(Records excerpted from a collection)
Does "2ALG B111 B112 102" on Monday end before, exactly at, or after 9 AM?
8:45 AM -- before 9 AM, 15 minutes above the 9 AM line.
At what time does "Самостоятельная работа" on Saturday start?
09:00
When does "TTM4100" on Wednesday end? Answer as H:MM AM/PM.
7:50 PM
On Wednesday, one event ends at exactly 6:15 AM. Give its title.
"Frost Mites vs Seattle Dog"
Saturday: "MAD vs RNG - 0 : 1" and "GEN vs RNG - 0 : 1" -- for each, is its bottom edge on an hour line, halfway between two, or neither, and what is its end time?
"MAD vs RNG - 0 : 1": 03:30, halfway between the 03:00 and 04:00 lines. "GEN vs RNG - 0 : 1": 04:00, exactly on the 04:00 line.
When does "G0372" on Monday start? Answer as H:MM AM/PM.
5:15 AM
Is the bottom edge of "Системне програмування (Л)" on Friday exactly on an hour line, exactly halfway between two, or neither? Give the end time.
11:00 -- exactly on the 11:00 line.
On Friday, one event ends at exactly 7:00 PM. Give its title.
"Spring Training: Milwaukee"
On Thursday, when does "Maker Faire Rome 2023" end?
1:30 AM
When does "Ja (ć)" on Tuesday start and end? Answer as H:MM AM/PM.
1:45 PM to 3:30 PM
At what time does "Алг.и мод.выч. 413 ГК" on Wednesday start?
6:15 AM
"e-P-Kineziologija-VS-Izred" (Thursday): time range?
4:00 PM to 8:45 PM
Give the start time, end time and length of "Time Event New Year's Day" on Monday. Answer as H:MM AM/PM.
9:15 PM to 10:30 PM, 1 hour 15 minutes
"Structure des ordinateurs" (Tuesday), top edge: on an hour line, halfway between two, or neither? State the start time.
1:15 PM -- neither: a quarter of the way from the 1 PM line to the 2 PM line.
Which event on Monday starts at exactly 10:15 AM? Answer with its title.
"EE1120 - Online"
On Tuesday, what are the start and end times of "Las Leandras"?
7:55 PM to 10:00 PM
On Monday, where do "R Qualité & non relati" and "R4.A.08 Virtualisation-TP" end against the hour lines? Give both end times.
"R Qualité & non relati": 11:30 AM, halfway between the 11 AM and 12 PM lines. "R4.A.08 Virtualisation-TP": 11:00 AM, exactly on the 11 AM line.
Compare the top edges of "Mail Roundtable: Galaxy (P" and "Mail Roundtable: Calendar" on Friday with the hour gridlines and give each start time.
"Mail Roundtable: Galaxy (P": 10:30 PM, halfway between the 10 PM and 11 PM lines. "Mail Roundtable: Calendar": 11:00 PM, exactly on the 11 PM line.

__WHAT YOU ARE ASKED TO DO__:
Copy out the records above word for word, starting with the line that contains "On Tuesday, what" and continuing through the end of the records.

__EXERCISE OUTPUT__:
On Tuesday, what are the start and end times of "Las Leandras"?
7:55 PM to 10:00 PM
On Monday, where do "R Qualité & non relati" and "R4.A.08 Virtualisation-TP" end against the hour lines? Give both end times.
"R Qualité & non relati": 11:30 AM, halfway between the 11 AM and 12 PM lines. "R4.A.08 Virtualisation-TP": 11:00 AM, exactly on the 11 AM line.
Compare the top edges of "Mail Roundtable: Galaxy (P" and "Mail Roundtable: Calendar" on Friday with the hour gridlines and give each start time.
"Mail Roundtable: Galaxy (P": 10:30 PM, halfway between the 10 PM and 11 PM lines. "Mail Roundtable: Calendar": 11:00 PM, exactly on the 11 PM line.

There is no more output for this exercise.